Conduct a thorough check

When you have narrowed the hiring decision down to one or two top candidates, scrutinize before hiring. Perform reference checks. Verify educational attainment and work history. Run background checks. Now is the time to discover a lie or a criminal record, not later when your new employee underperforms or causes trouble.

Hiring managers also often look carefully at a person’s online presence. A lack of judgment or professionalism on social media, for instance, should raise red flags.

Make an offer

When all relevant parties in the selection process agree on who they wish to hire, extend an offer of employment. A human resources representative typically performs this action through a phone call or email. In either case, the rep should make it clear that this is an actual offer of employment, not more interviewing.

Job offers generally include specifics such as:

  • The name of the position being offered, its main responsibilities, and who it reports to.

  • The start date.

  • The position’s salary.

  • Benefits for which the person is eligible.

  • A breakdown of vacation, sick days, and other paid time off.

  • Where the work will be performed (on-site, remote, hybrid).

  • A schedule of hours or how many hours will be worked per week.

  • Any other conditions of employment.

  • The length of time a candidate has to respond to the offer.

Sometimes a candidate will accept the terms presented, and HR can move on to spelling out everything in a formal offer letter for the new employee to sign. Other potential new hires choose to negotiate. They may jockey for, perhaps, higher pay or an adjustment to the schedule. Hiring teams often discuss what they will or will not budge on before contacting a candidate. Or, the HR rep may reconvene the hiring team after being presented with candidate concerns to decide if changes can be made. Back and forth may occur between all sides involved until parties agree on terms or the final job offer expires.

Onboard with care

A new employee spells plenty of activity for the human resources department. Using a checklist ensures nothing inadvertently gets overlooked.

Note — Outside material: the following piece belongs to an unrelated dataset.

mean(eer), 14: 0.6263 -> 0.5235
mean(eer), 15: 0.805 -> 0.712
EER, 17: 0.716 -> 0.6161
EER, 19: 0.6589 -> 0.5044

While the items on such a list vary by organization, some of the most common things needing completion include:

  • Issuing an ID badge, parking pass, keys, and other company equipment.

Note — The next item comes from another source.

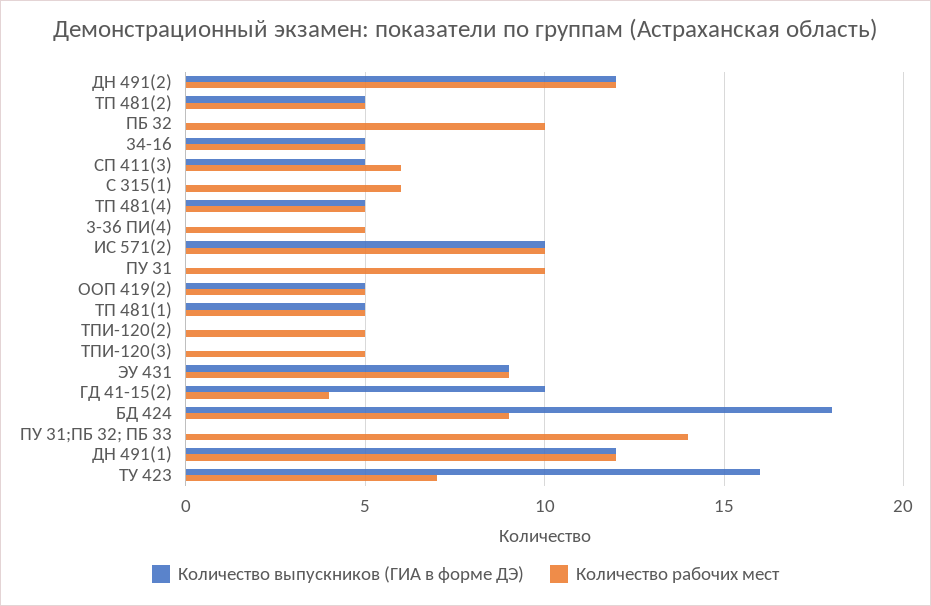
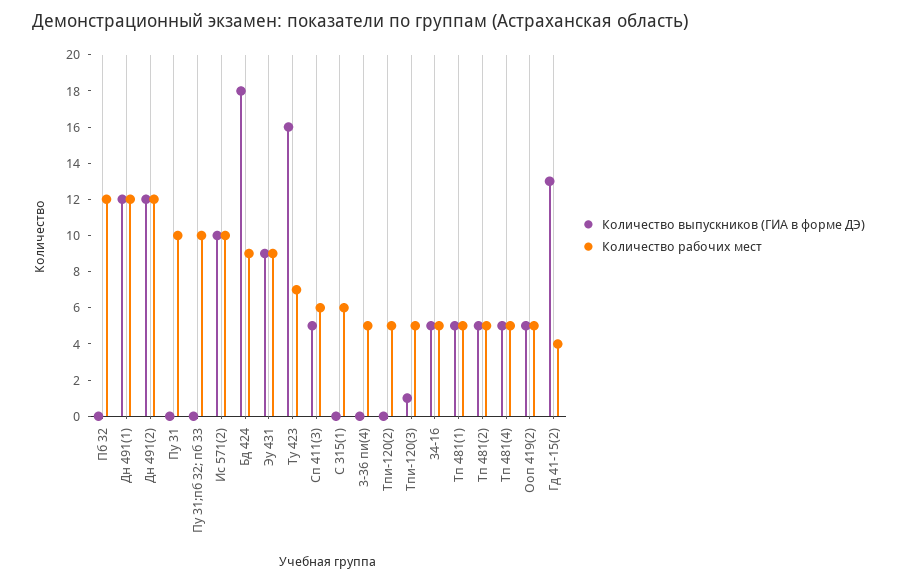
Количество рабочих мест, ПБ 32: 10 -> 12
Количество выпускников (ГИА в форме ДЭ), ТПИ-120(3): 0 -> 1
Количество выпускников (ГИА в форме ДЭ), ГД 41-15(2): 10 -> 13
Количество рабочих мест, ПУ 31;ПБ 32; ПБ 33: 14 -> 10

  • Setting up a company email address and providing login information.

  • Handing out an employee handbook, answering related questions, and obtaining a signature from the new hire confirming she has reviewed it.

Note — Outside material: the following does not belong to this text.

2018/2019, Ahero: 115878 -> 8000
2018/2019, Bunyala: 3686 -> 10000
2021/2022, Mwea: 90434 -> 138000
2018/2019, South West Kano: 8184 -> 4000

  • Distributing and ensuring receipt of federal and state W-4 forms.

  • Verifying employment eligibility through examination of personal identification documents and completing an I-9 form appropriately.

  • Explaining various company benefits, answering questions about them, and assisting with related paperwork.

  • Obtaining emergency contact information.

  • Collecting direct deposit information for payroll.

  • Setting up the individual for applicable videos and modules covering topics such as safety, expectations, office procedures, and company history.

  • Introducing the new employee to appropriate staff members within the organization and perhaps assigning a mentor.

  • Presenting “welcome” swag such as a company-logo shirt or keychain.

HR also alerts appropriate departments to the new arrival. Maintenance may need to prepare a workstation before the person’s first day, or IT might require a heads-up to issue database access.

Perhaps most importantly, human resources should notify the new hire’s immediate supervisor of the start date. The two sides can coordinate activities so that HR-related matters get accomplished while the person also begins contributing to his new team. The first days of employment make a huge, lasting impression. Make them as welcoming, interesting, and seamless as possible. You’ll solidify in the new employee’s mind that this is a great place to work!